I tried to restart nfs-server but I get the following error from
the
kernel:

oct. 23 11:59:49 hostname kernel: rpc-srv/tcp: nfsd: got error -104
when sending 20 bytes - shutting down socket
oct. 23 11:59:49 hostname kernel: rpc-srv/tcp: nfsd: got error -104
when sending 20 bytes - shutting down socket
oct. 23 11:59:49 hostname kernel: rpc-srv/tcp: nfsd: got error -104
when sending 20 bytes - shutting down socket
oct. 23 11:59:49 hostname kernel: rpc-srv/tcp: nfsd: got error -104
when sending 20 bytes - shutting down socket
oct. 23 11:59:49 hostname kernel: rpc-srv/tcp: nfsd: got error -104
when sending 20 bytes - shutting down socket
oct. 23 11:59:59 hostname kernel: rpc-srv/tcp: nfsd: got error -104
when sending 20 bytes - shutting down socket
oct. 23 11:59:59 hostname kernel: rpc-srv/tcp: nfsd: got error -104
when sending 20 bytes - shutting down socket
oct. 23 11:59:59 hostname kernel: rpc-srv/tcp: nfsd: got error -104
when sending 20 bytes - shutting down socket
oct. 23 11:59:59 hostname kernel: rpc-srv/tcp: nfsd: got error -104
when sending 20 bytes - shutting down socket
oct. 23 11:59:59 hostname kernel: rpc-srv/tcp: nfsd: got error -104
when sending 20 bytes - shutting down socket
oct. 23 12:00:09 hostname kernel: rpc-srv/tcp: nfsd: got error -104
when sending 20 bytes - shutting down socket
oct. 23 12:00:09 hostname kernel: rpc-srv/tcp: nfsd: got error -104
when sending 20 bytes - shutting down socket
oct. 23 12:00:09 hostname kernel: rpc-srv/tcp: nfsd: got error -104
when sending 20 bytes - shutting down socket
oct. 23 12:00:10 hostname kernel: rpc-srv/tcp: nfsd: got error -32
when sending 20 bytes - shutting down socket
oct. 23 12:00:10 hostname kernel: rpc-srv/tcp: nfsd: got error -32
when sending 20 bytes - shutting down socket

The only way to recover seems to reboot the kernel. I guess because
the
kernel force the reboot after a given timeout.

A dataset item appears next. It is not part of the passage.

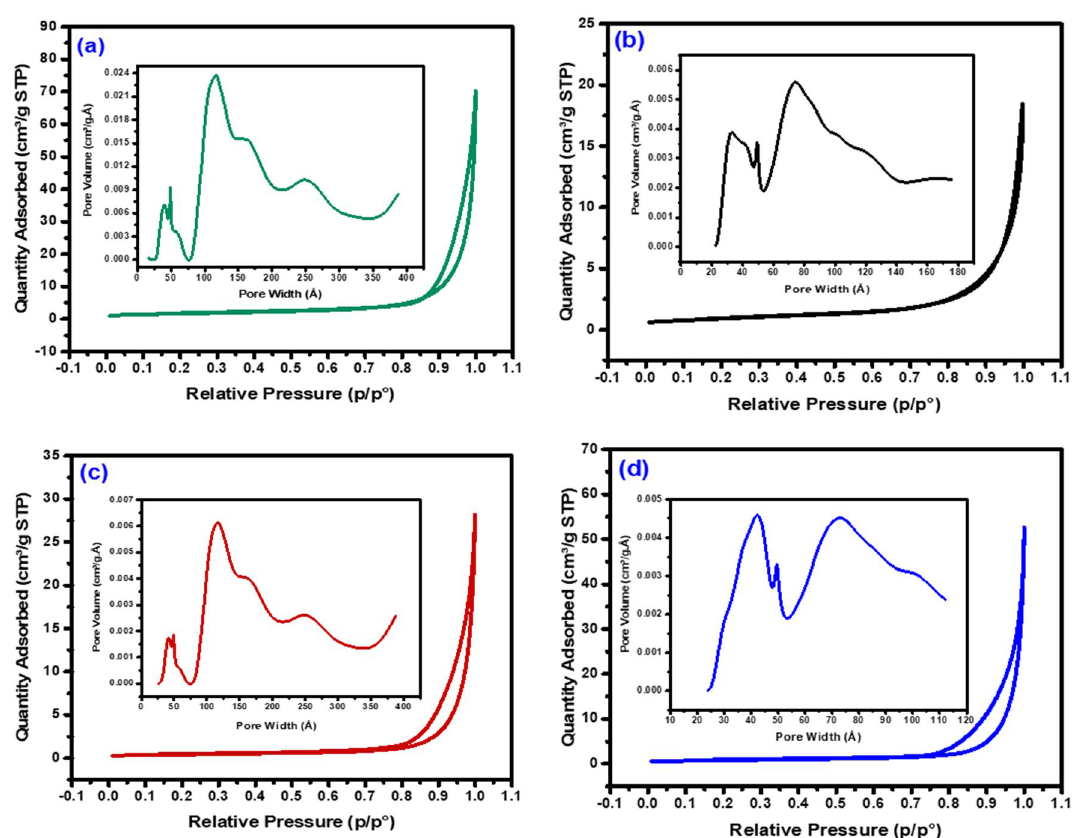
Figure 3. Nitrogen physisorption isotherms of the fresh samples: ( a ) Ni, ( b ) Ni-Co, ( c ) Ni-Fe, and ( d ) Ni-Cu.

My setup involve in order :
- scsi driver
- mdraid on top of scsi (raid6)
- btrfs ontop of mdraid
- nfsd ontop of btrfs


The setup is not very fast as expected, but it seems that in some
situation nfsd never leave the disk sleep state. the exports
options
are: gss/krb5i(rw,sync,no_wdelay,no_subtree_check,fsid=XXXXX). The
situation is not commun but it's always happen at some point. For
instance in the case I report here, my server booted the 2024-10-01
and
was stuck about the 2024-10-23. I did reduced by a large amount the
frequency of issue by using no_wdelay (I did thought that I did
solved
the issue when I started to use this option).

My guess is hadware bug, scsi bug, btrfs bug or nfsd bug ?

Any clue on this topic or any advice is wellcome.

Generate stack traces for each process on the system
using "sudo echo t > /proc/sysrq-trigger" and then
examine the output in the system journal. Note the
stack contents for the processes that look stuck.